I need help accessing an Azure KeyVault via Service Principal. I currently have two subscriptions that need to communicate and access the other subscription's Key Vault but in order to do so I would need the connection to occur via SPN. I have looked at the documentation for Get-AzureRmKeyVault
and it provides no way to authenticate via a SPN from what I can find.
If anyone has a solution I would greatly appreciate it!
Not sure what actually do you mean access keyvault
, in azure keyvault, there are Management plane
and Data plane
, they use different access control mechanisms.
If you want your service principal to do Management plane
operations(e.g. set the tag of your keyvault), you need to give it a role in Access control (IAM)

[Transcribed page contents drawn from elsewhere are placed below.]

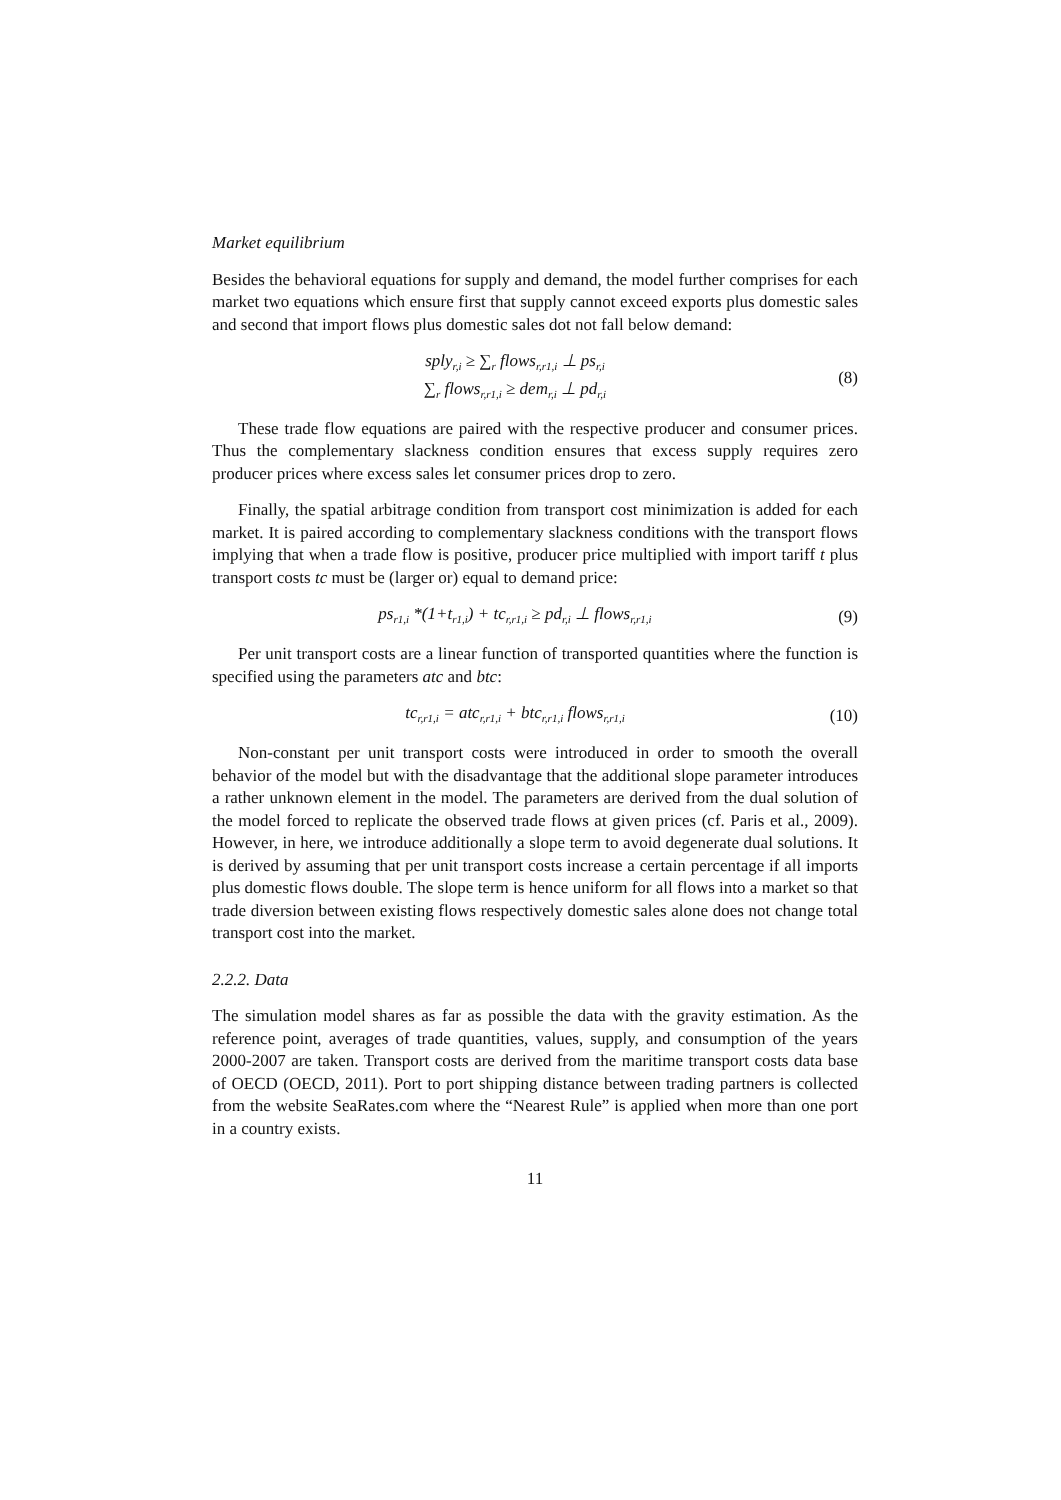Market equilibrium
Besides the behavioral equations for supply and demand, the model further comprises for each market two equations which ensure first that supply cannot exceed exports plus domestic sales and second that import flows plus domestic sales dot not fall below demand:
sply<sub>r,i</sub> ≥ ∑<sub>r</sub> flows<sub>r,r1,i</sub> ⊥ ps<sub>r,i</sub>
∑<sub>r</sub> flows<sub>r,r1,i</sub> ≥ dem<sub>r,i</sub> ⊥ pd<sub>r,i</sub>
(8)
These trade flow equations are paired with the respective producer and consumer prices. Thus the complementary slackness condition ensures that excess supply requires zero producer prices where excess sales let consumer prices drop to zero.
Finally, the spatial arbitrage condition from transport cost minimization is added for each market. It is paired according to complementary slackness conditions with the transport flows implying that when a trade flow is positive, producer price multiplied with import tariff t plus transport costs tc must be (larger or) equal to demand price:
ps<sub>r1,i</sub> *(1+t<sub>r1,i</sub>) + tc<sub>r,r1,i</sub> ≥ pd<sub>r,i</sub> ⊥ flows<sub>r,r1,i</sub>
(9)
Per unit transport costs are a linear function of transported quantities where the function is specified using the parameters atc and btc:
tc<sub>r,r1,i</sub> = atc<sub>r,r1,i</sub> + btc<sub>r,r1,i</sub> flows<sub>r,r1,i</sub>
(10)
Non-constant per unit transport costs were introduced in order to smooth the overall behavior of the model but with the disadvantage that the additional slope parameter introduces a rather unknown element in the model. The parameters are derived from the dual solution of the model forced to replicate the observed trade flows at given prices (cf. Paris et al., 2009). However, in here, we introduce additionally a slope term to avoid degenerate dual solutions. It is derived by assuming that per unit transport costs increase a certain percentage if all imports plus domestic flows double. The slope term is hence uniform for all flows into a market so that trade diversion between existing flows respectively domestic sales alone does not change total transport cost into the market.
2.2.2. Data
The simulation model shares as far as possible the data with the gravity estimation. As the reference point, averages of trade quantities, values, supply, and consumption of the years 2000-2007 are taken. Transport costs are derived from the maritime transport costs data base of OECD (OECD, 2011). Port to port shipping distance between trading partners is collected from the website SeaRates.com where the “Nearest Rule” is applied when more than one port in a country exists.
11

of your keyvault in the portal. If you want to do Data plane
operations(e.g. operate on the keys, secrets, certificates in the keyvault), you need to add your service principal with correct permissions to the Access policies
of the keyvault.
For more details about access control of keyvault, you could check - Secure access to a key vault.
So make sure your service principal already had the correct permission, then use the command below.
$azureAplicationId ="<application-id>"
$azureTenantId= "<tenant-id>"
$azurePassword = ConvertTo-SecureString "<client-secret>" -AsPlainText -Force
$psCred = New-Object System.Management.Automation.PSCredential($azureAplicationId , $azurePassword)
Connect-AzAccount -Credential $psCred -TenantId $azureTenantId -ServicePrincipal
Then you can do the Management plane
operations like Update-AzKeyVault
, or the Data plane
operations like Get-AzKeyVaultSecret
.
To access the keyvault in a different subscription, just use the command below to select subscription.
Set-AzContext -Subscription <subscription-id>
And I notice seems you are using the old AzureRm
module, it was deprecated and will not be updated anymore, I recommend you to use the new Az
module, follow Migrate Azure PowerShell from AzureRM to Az.